Prior to Lee’s injury, during the 2014-15 season, Lee became the first Korean male figure skater to win a gold medal at the 2014 Junior Grand Prix in France. After this he received significant attention from the media and the Korean figure skating community as the next Kim Yuna. But that only lasted a little while, as the injury limited his choreography.
Still, Lee trains at the Korea National Training Center and works on his technique. In figure skating, where jumps and rotations take up the majority of the choreography, back strength is vital for stability. His back needs to be strong to maintain his balance and enable him to jump higher.
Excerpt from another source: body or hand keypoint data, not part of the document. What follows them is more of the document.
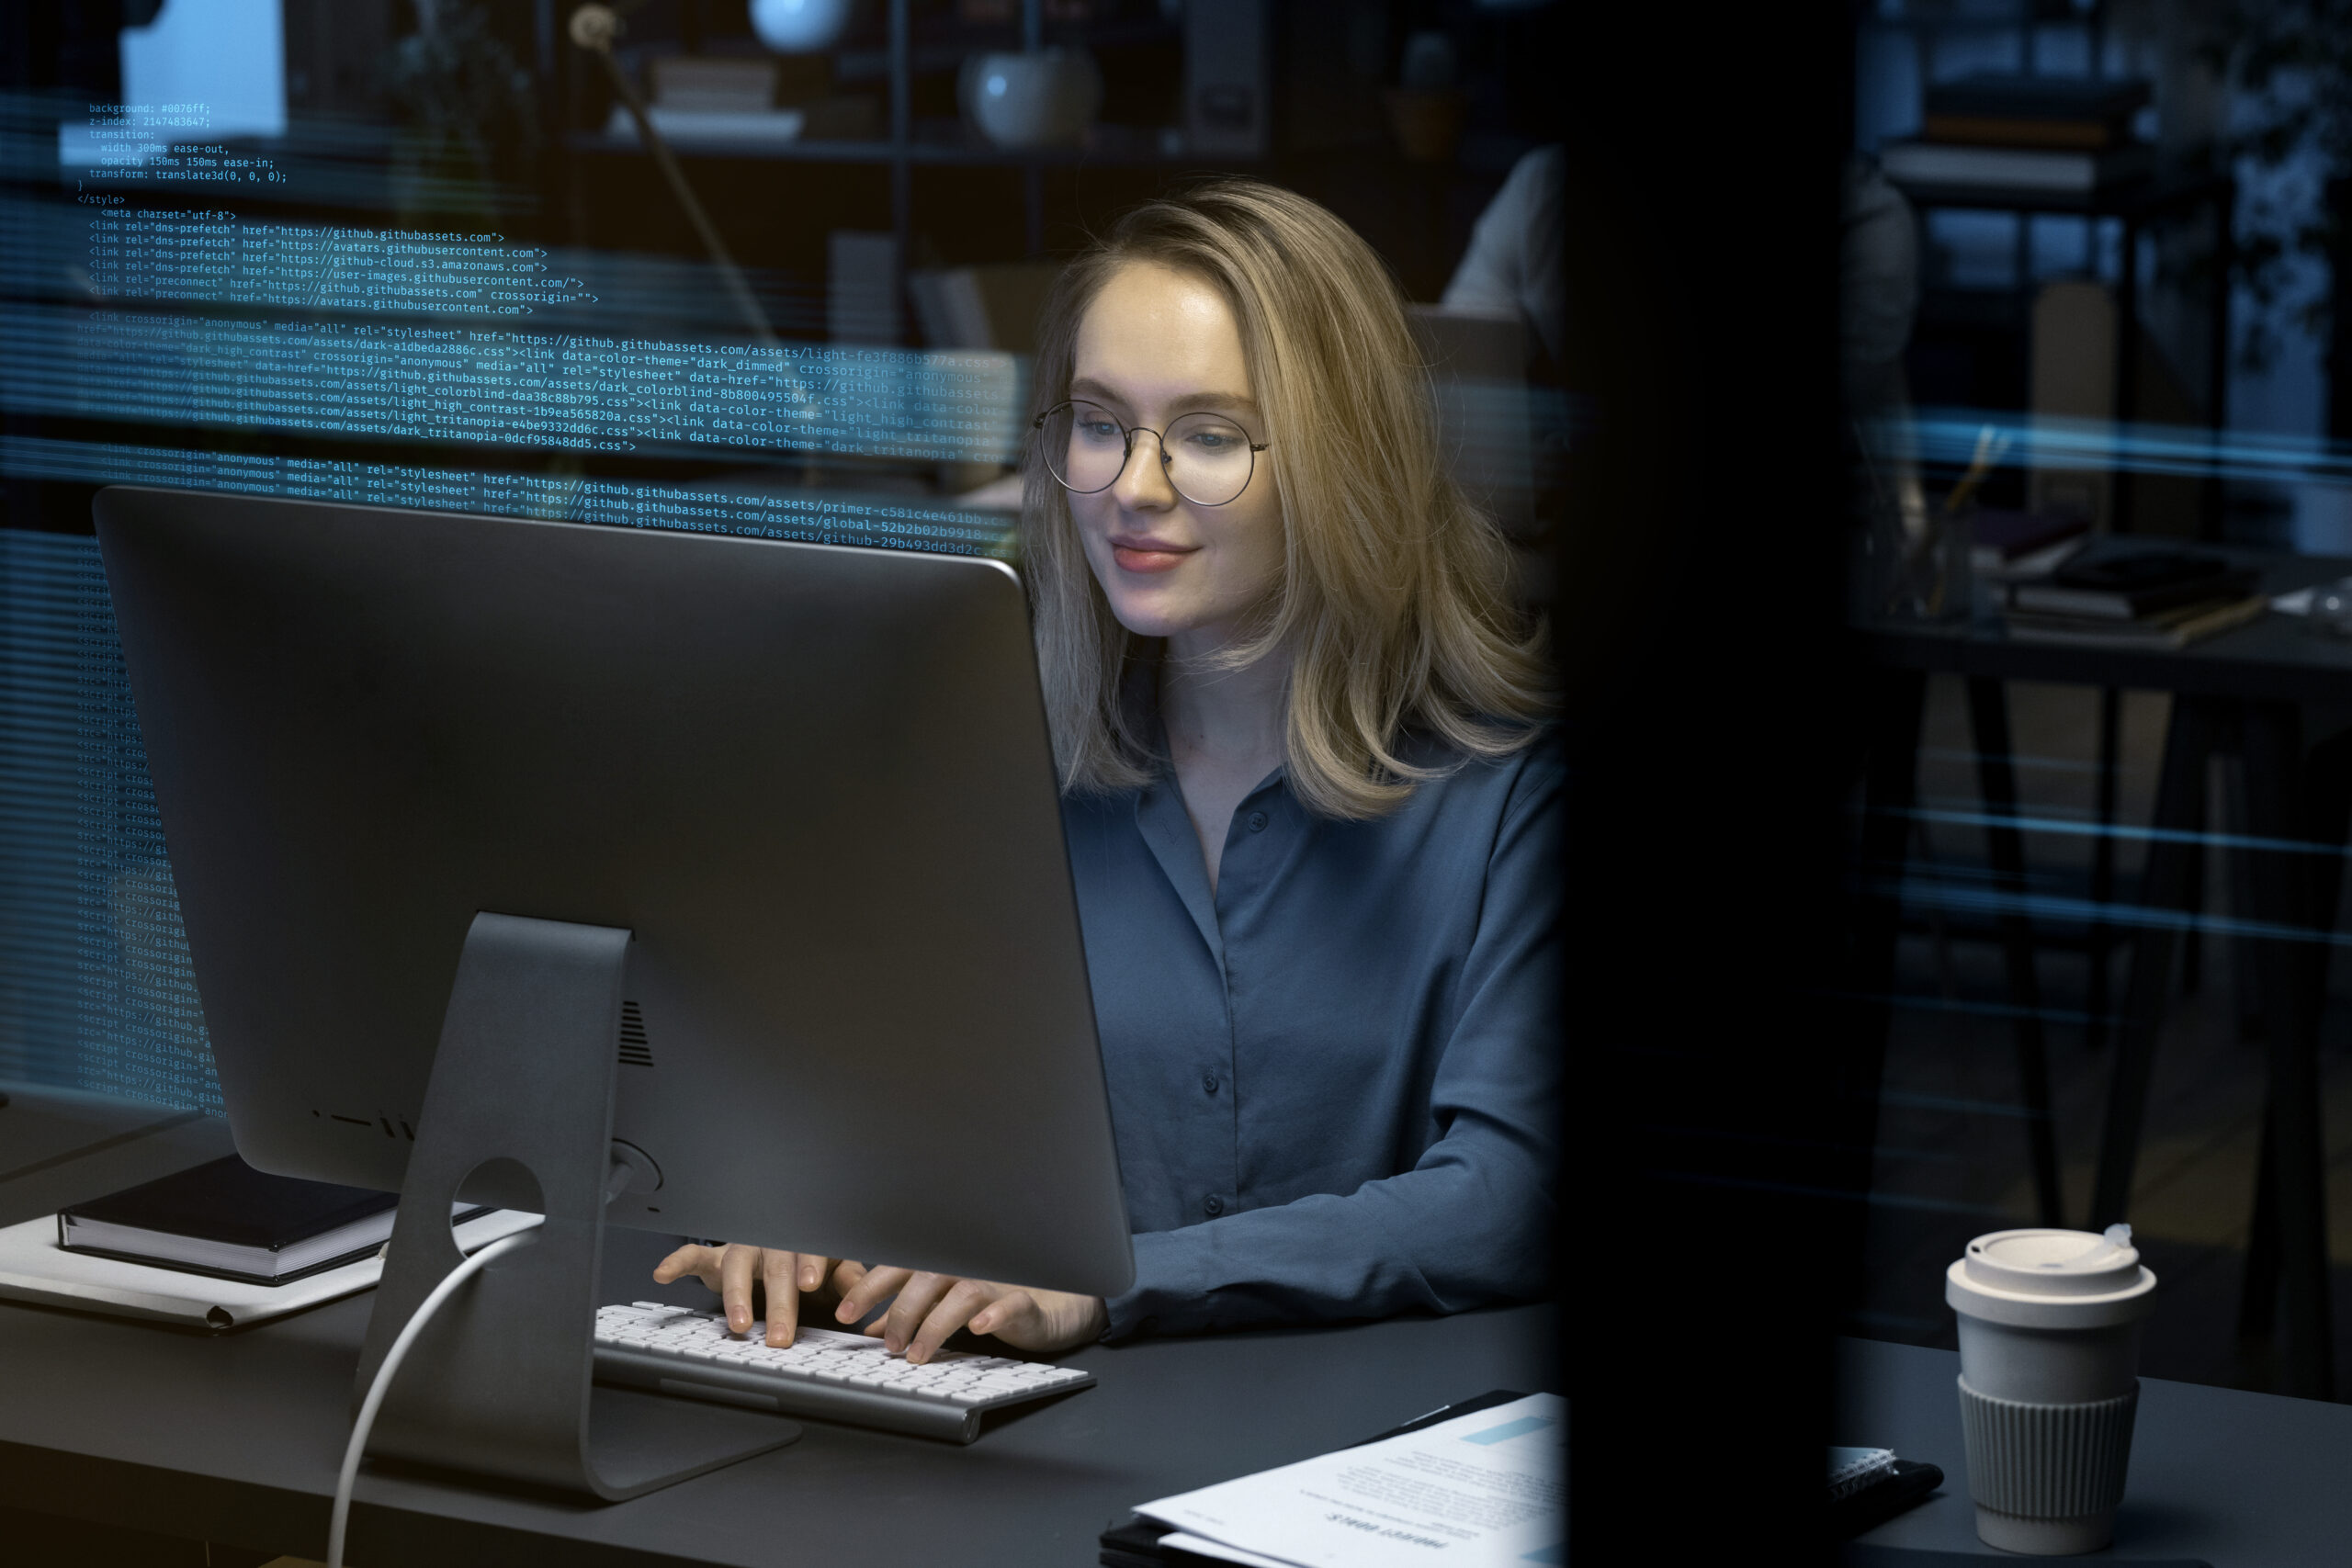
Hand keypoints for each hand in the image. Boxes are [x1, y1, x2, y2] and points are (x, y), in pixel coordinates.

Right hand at [652, 1242, 859, 1347]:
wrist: (780, 1245)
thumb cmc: (808, 1262)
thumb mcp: (834, 1270)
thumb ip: (848, 1279)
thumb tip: (863, 1293)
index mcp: (805, 1242)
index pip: (810, 1250)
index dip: (809, 1265)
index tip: (809, 1285)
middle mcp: (772, 1241)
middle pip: (774, 1267)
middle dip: (778, 1302)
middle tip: (780, 1336)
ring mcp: (742, 1248)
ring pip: (736, 1264)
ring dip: (736, 1295)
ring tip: (738, 1324)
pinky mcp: (716, 1258)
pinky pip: (694, 1256)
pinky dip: (677, 1263)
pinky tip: (663, 1274)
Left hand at [830, 1262, 1107, 1364]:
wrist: (1052, 1303)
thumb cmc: (994, 1299)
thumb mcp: (945, 1307)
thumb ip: (911, 1314)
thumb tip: (872, 1329)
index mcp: (942, 1266)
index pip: (899, 1268)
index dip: (869, 1288)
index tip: (843, 1313)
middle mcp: (965, 1267)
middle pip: (926, 1278)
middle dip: (900, 1311)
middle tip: (888, 1346)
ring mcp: (996, 1282)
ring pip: (961, 1293)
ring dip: (935, 1324)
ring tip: (918, 1354)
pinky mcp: (1023, 1302)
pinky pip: (1009, 1304)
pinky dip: (992, 1315)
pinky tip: (977, 1328)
“My back hurt so much that I couldn’t even wear skates,” Lee said. “But I couldn’t give up with the PyeongChang Olympics coming up.”
“When I got injured from a car accident, I was really angry because the injury wasn’t my fault,” Lee said.
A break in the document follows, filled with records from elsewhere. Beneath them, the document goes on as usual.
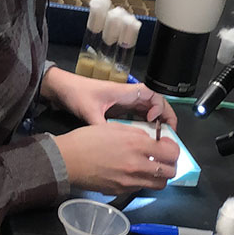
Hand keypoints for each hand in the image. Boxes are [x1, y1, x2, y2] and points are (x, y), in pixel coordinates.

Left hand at [41, 68, 176, 129]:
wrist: (64, 90)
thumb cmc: (78, 95)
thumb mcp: (89, 112)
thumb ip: (101, 126)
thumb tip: (112, 144)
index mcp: (127, 92)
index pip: (154, 96)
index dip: (159, 109)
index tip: (153, 122)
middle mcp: (130, 96)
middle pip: (156, 105)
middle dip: (166, 119)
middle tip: (169, 137)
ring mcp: (126, 103)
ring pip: (150, 111)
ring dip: (158, 124)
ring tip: (161, 141)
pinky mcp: (121, 110)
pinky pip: (140, 117)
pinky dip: (147, 126)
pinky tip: (145, 140)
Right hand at [52, 123, 179, 195]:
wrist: (67, 160)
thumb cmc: (87, 140)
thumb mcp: (115, 128)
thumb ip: (137, 134)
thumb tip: (151, 141)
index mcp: (136, 145)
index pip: (171, 152)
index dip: (174, 149)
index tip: (168, 146)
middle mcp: (136, 165)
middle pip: (170, 172)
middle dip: (170, 165)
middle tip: (163, 159)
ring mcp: (129, 181)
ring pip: (159, 184)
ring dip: (159, 176)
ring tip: (151, 168)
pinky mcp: (121, 191)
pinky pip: (141, 188)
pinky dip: (142, 181)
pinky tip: (133, 173)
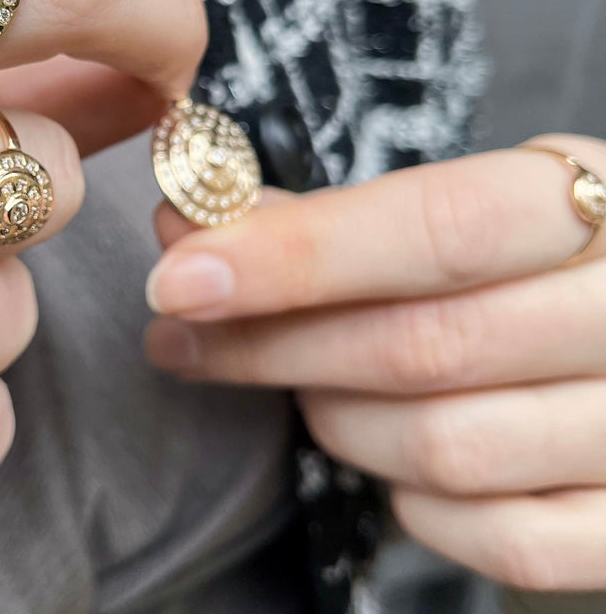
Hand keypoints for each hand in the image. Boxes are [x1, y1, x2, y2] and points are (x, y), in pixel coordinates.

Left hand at [145, 137, 605, 591]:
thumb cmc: (536, 259)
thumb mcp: (472, 201)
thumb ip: (342, 215)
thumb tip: (195, 229)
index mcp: (589, 202)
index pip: (437, 228)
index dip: (293, 256)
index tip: (179, 278)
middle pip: (421, 347)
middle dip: (271, 345)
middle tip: (179, 335)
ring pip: (446, 449)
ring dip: (335, 418)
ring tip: (301, 384)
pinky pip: (503, 542)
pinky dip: (416, 503)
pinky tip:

To make the matter worse, Lee had to get eight stitches on his right shin after getting a cut from the blade of his skate during training. While Lee’s figure skating career was going downhill, Cha Jun-hwan came out of nowhere, winning a bronze medal at the 2016 Junior Grand Prix Final for the first time in the history of Korean men’s figure skating.
Since only about 50 out of a total of 700 figure skaters in Korea are male, Cha’s achievement was just as shocking as when Kim Yuna rocketed to the top of the women’s figure skating world when Asada Mao was dominating in the mid 2000s.
Cha, who is five years younger than Lee, quickly became the favorite to compete at the Olympics.
“Up until a few years ago, I thought Jun-hwan was a lot younger than me,” Lee said. “But Jun-hwan last season was nothing like what I’ve known. It takes me a long time to master a new technique. I’ve started practicing the quadruple jump since 2015, but I’m only at about 70 to 80 percent complete, but Jun-hwan got it done in a year.”
And Cha’s success was a great motivator for Lee to get back up. Lee slowly got his condition up by getting his back treated before and after the competition and, since March 2017, he started preparation for the upcoming 2017-18 season. Rather than the quadruple jump, which puts too much pressure on Lee’s back, he came up with choreography that shows more expression than technique.
During the Figure Skating Korea Challenge in July, the first PyeongChang Olympic qualification competition, Lee won with a total score of 228.72, more than 20 points ahead of Cha.
“I’ve gotten better by having a competitor like Jun-hwan,” Lee said. “I want to earn an Olympic spot and show the beauty of male figure skating at the Olympics.”